At least he's still capable of delivering. It's harder to determine why Llovera is even here. The burly right-hander arrived from the Giants on July 26 as one of Bloom's typical buy-low bullpen candidates, with a lifetime ERA of 6.13.

While the Rays added Aaron Civale and the Orioles picked up Jack Flaherty and the Jays bolstered their bullpen and infield, Bloom gave manager Alex Cora little more than Llovera and infielder Luis Urias.

Llovera has appeared in five games, all losses. He hasn't exactly been an innocent bystander, either. After loading the bases in the eighth inning of his debut, he took the loss against his former team, was on the mound when the Mariners pulled of an embarrassing Little League double steal of home, let the Blue Jays put a 7-3 victory out of reach, and then couldn't handle sacrificial mop-up duty in Sunday's series finale, allowing five runs before being lifted.
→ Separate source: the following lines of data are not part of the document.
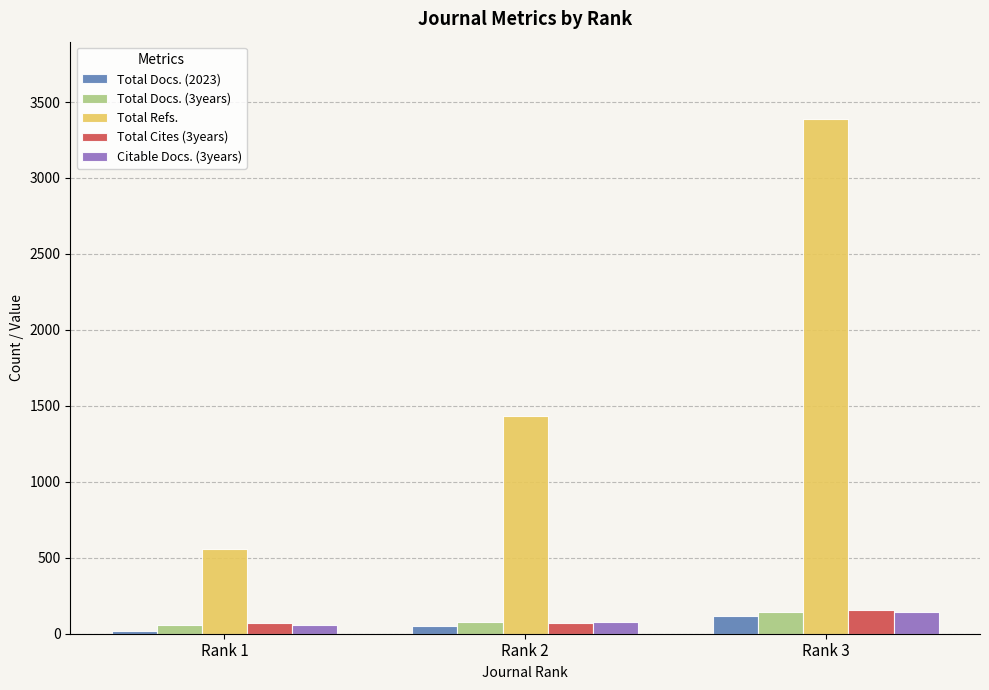

What are all the series names shown in the legend?

Total Docs. (2023), Total Docs. (3years), Total Refs., Total Cites (3years), Citable Docs. (3years)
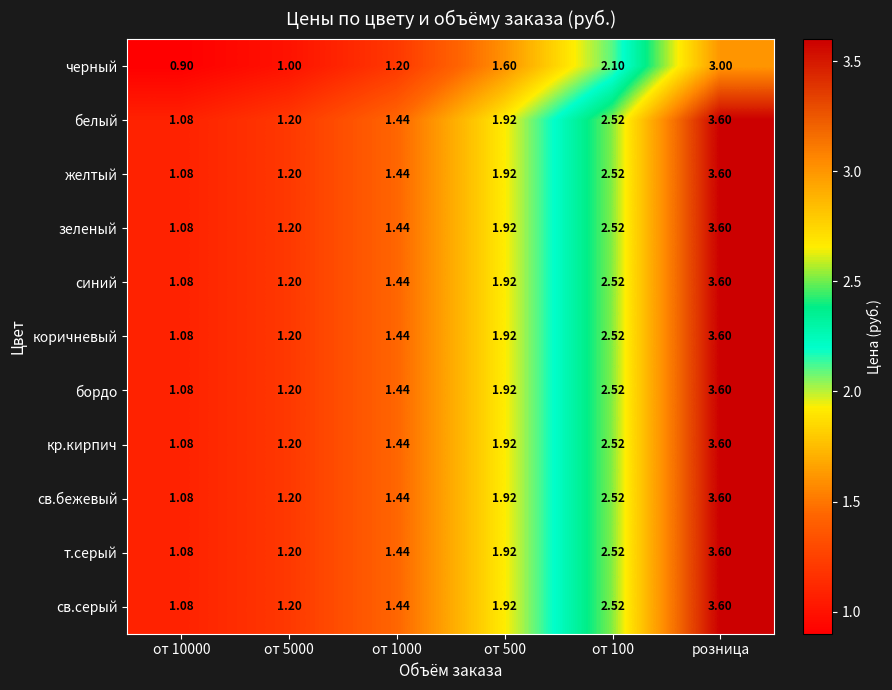

At which category is the sum across all series the highest?

розница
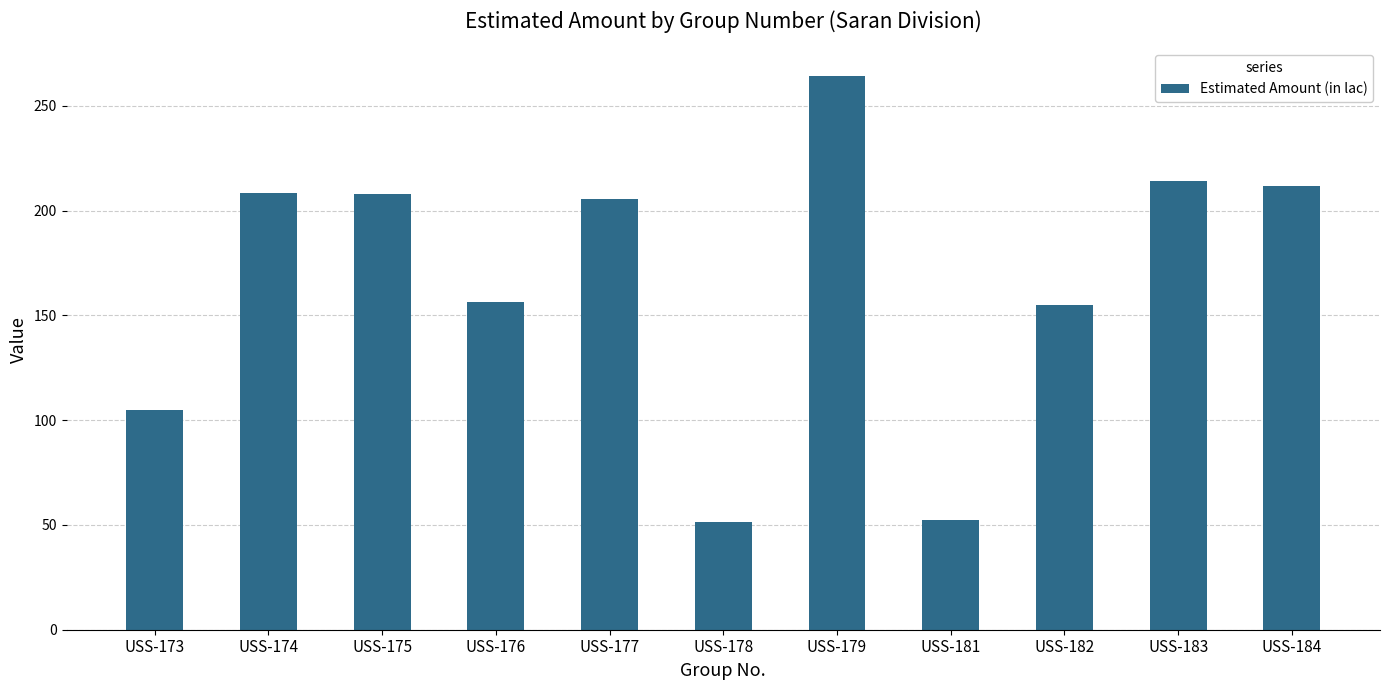

What value does the data have at USS-173?

105.0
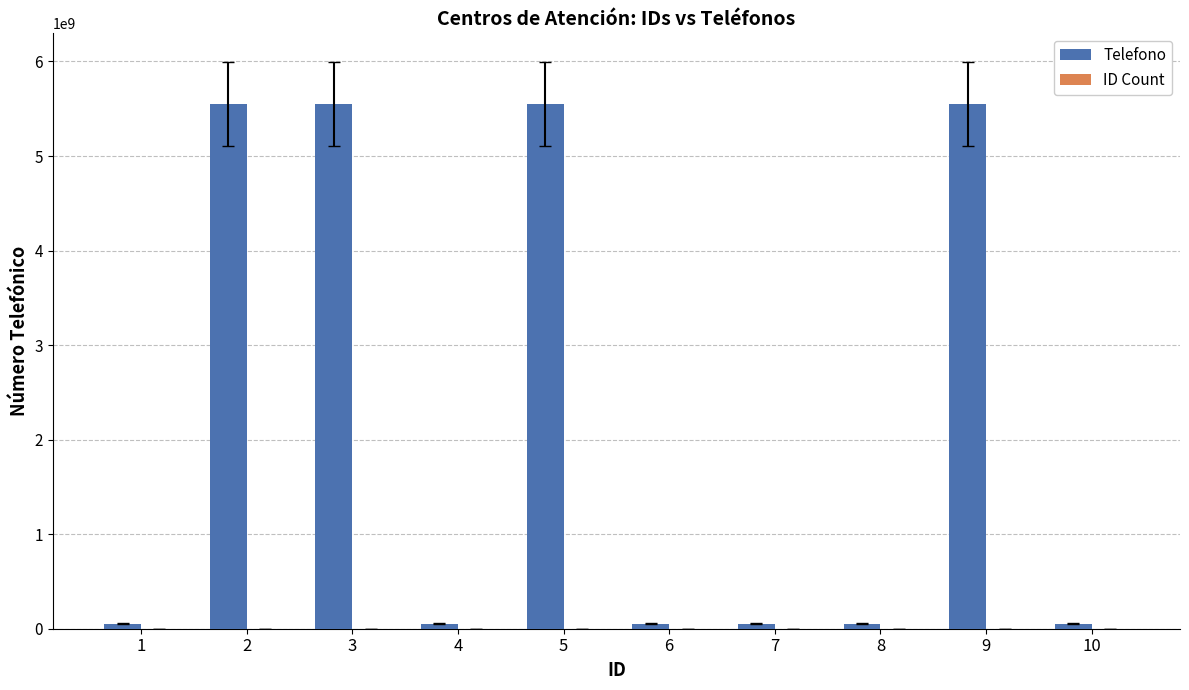

What is the sum of all Telefono values?

22528794889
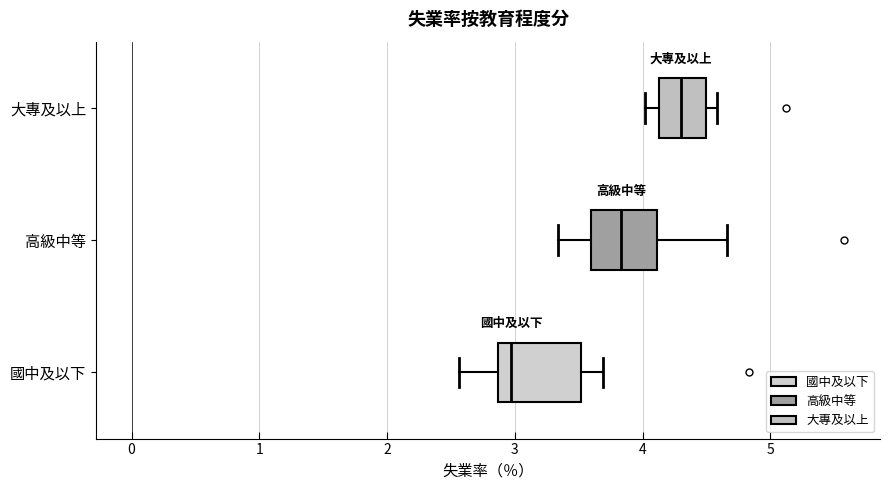

Which box has the furthest to the left median line?

國中及以下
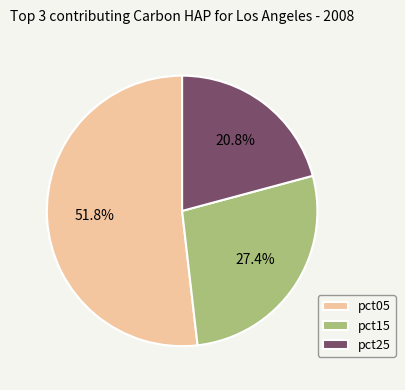

Combined, do pct05 and pct15 account for over 50%?

Yes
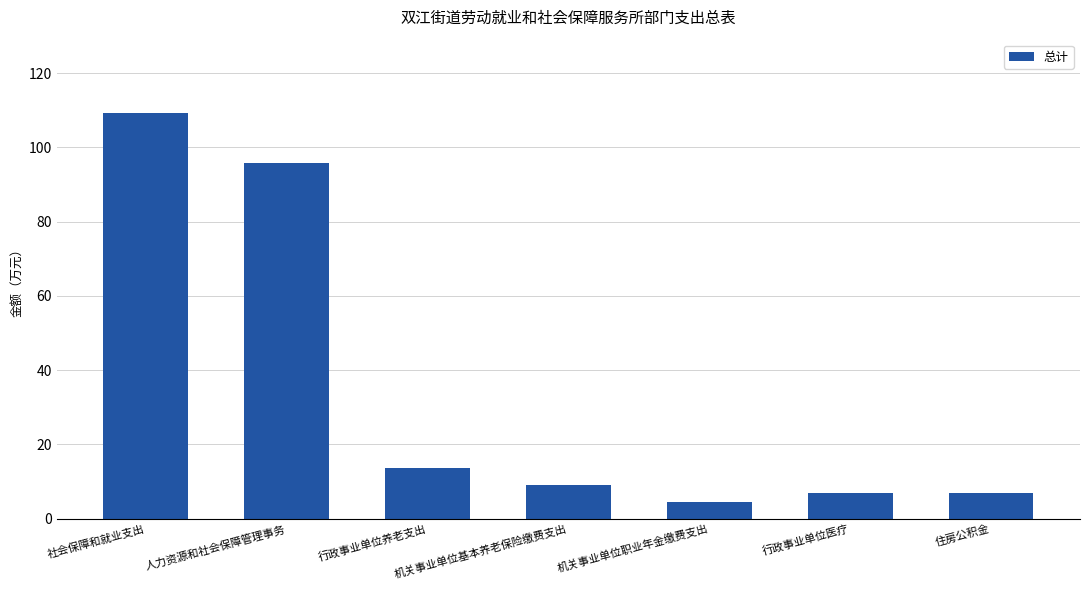

What is the average value?

35.1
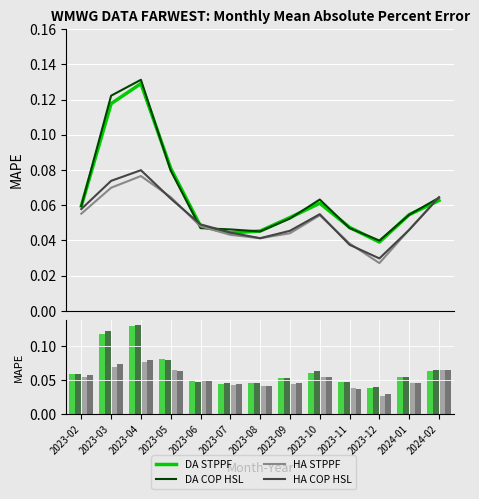

Reading left to right, list all the values displayed in this chart.

DA STPPF: 0.1	0.1	0.1	0.1	0.0	0.0	0.0	0.1	0.1	0.0	0.0	0.1	0.1
DA COP HSL: 0.1	0.1	0.1	0.1	0.0	0.0	0.0	0.1	0.1	0.0	0.0	0.1	0.1
HA STPPF: 0.1	0.1	0.1	0.1	0.0	0.0	0.0	0.0	0.1	0.0	0.0	0.0	0.1
HA COP HSL: 0.1	0.1	0.1	0.1	0.0	0.0	0.0	0.0	0.1	0.0	0.0	0.0	0.1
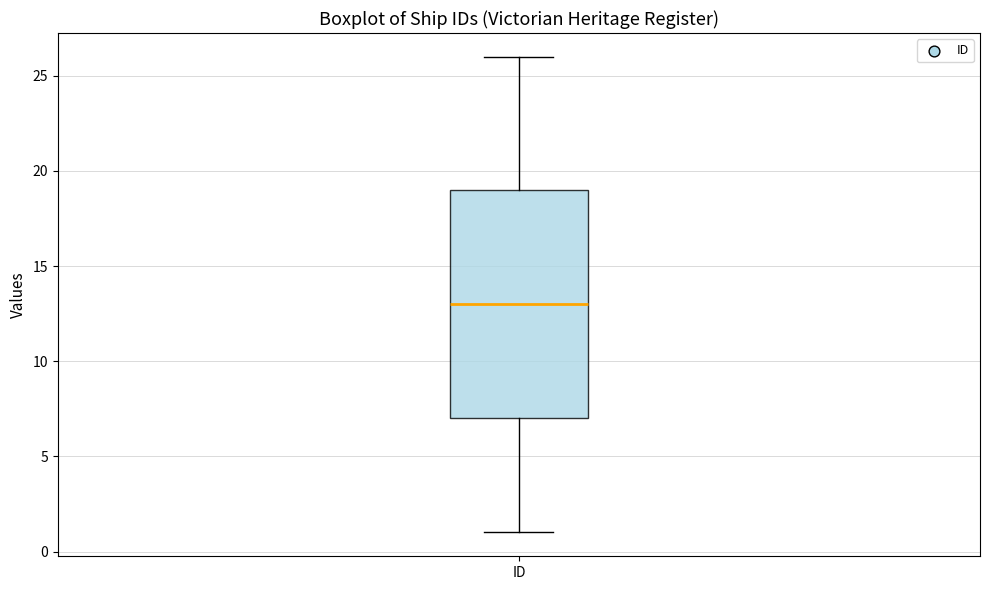

Where is the upper edge of the box for ID on the y-axis? The values are not printed on the chart, so give them approximately, as read against the axis.

19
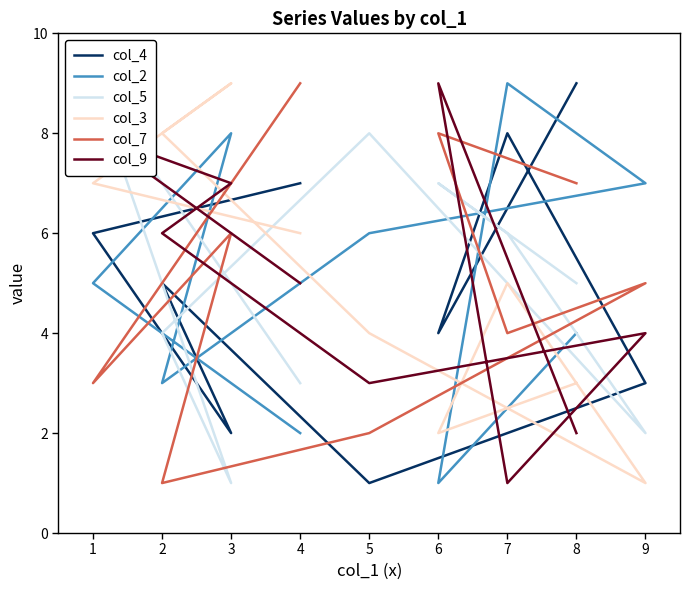

How many times do col_7 and col_4 cross each other?

7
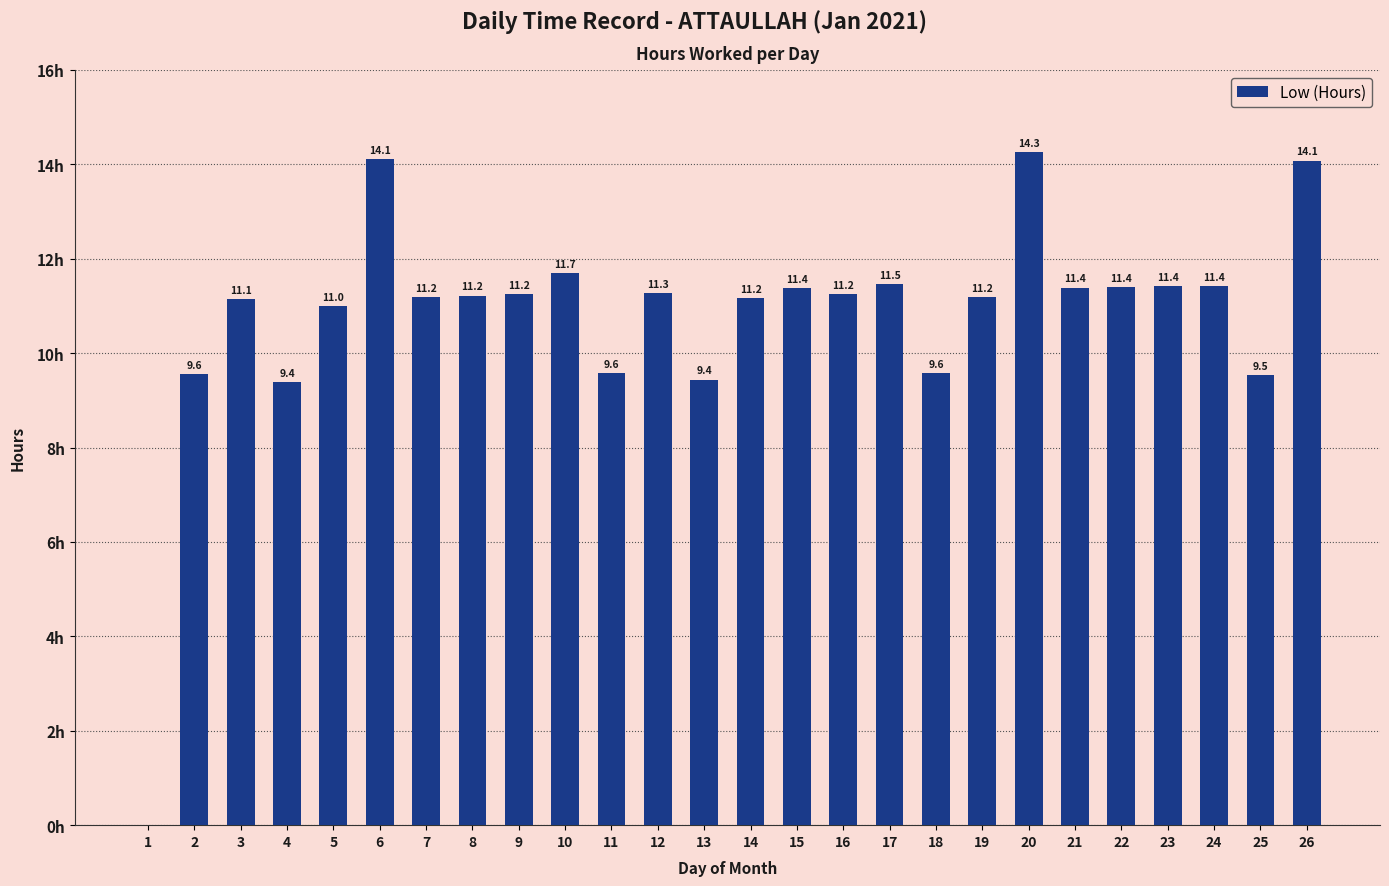

What is the ratio of the value at 4 to the value at 8?

0.8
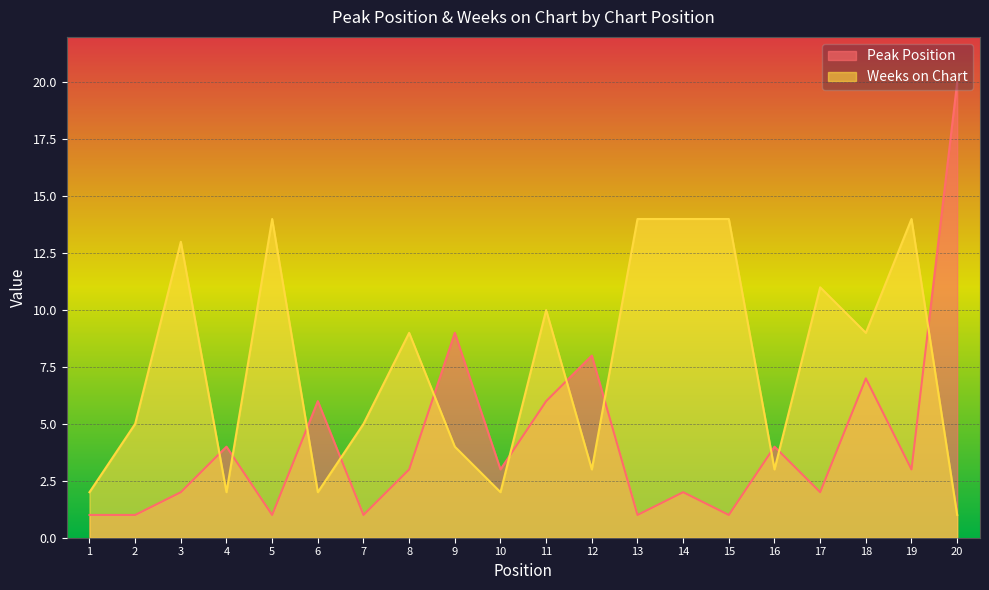

List the labels in order of Peak Position value, largest first.

20, 9, 12, 18, 6, 11, 4, 16, 8, 10, 19, 3, 14, 17, 1, 2, 5, 7, 13, 15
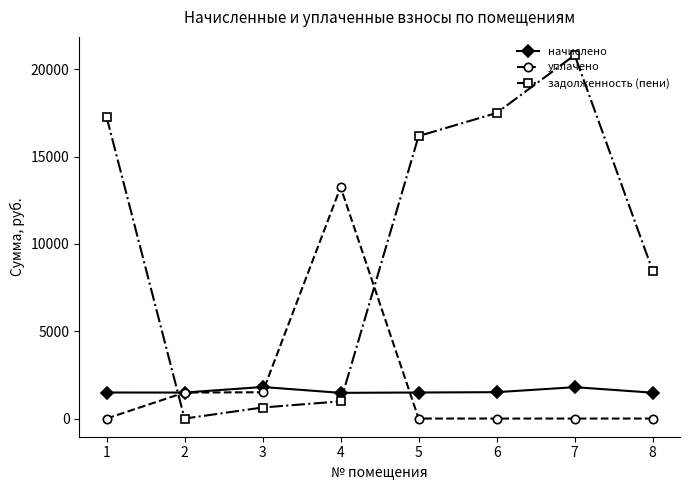

What is the difference between the начислено values at 3 and 6?

295.7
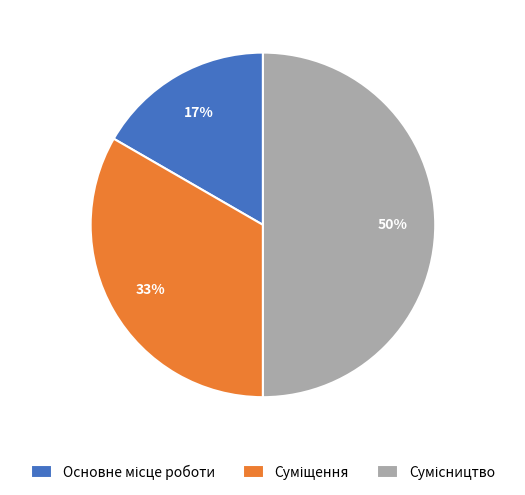

How many segments does this pie chart have?

3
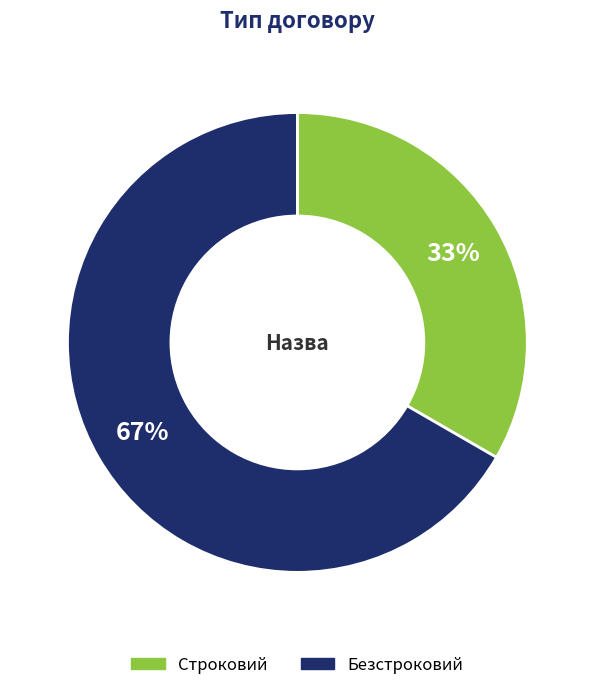

Is it true that Строковий is 33% of the pie?

True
Whatever the Red Sox saw in his pitch mix or spin rates or movement profile isn't taking, and there's been far too much of that over the last four years, with Bloom constantly seeking reliable bullpen arms via low-leverage acquisitions that come and go like driftwood.

He has broken that pattern a handful of times, and mostly with solid results, whether it's former Yankees right-hander Adam Ottavino, or this year's reliable late-innings duo of All-Star Kenley Jansen and right-hander Chris Martin. It turns out the Tampa model of putting relievers through the thresher only works in Tampa.

In any event, the Red Sox now find themselves facing long postseason odds, a fact that not even Reyes' walkoff grand slam on Monday can change, because it takes more than one hit to overcome the team-building mistakes that have put the team in its current predicament.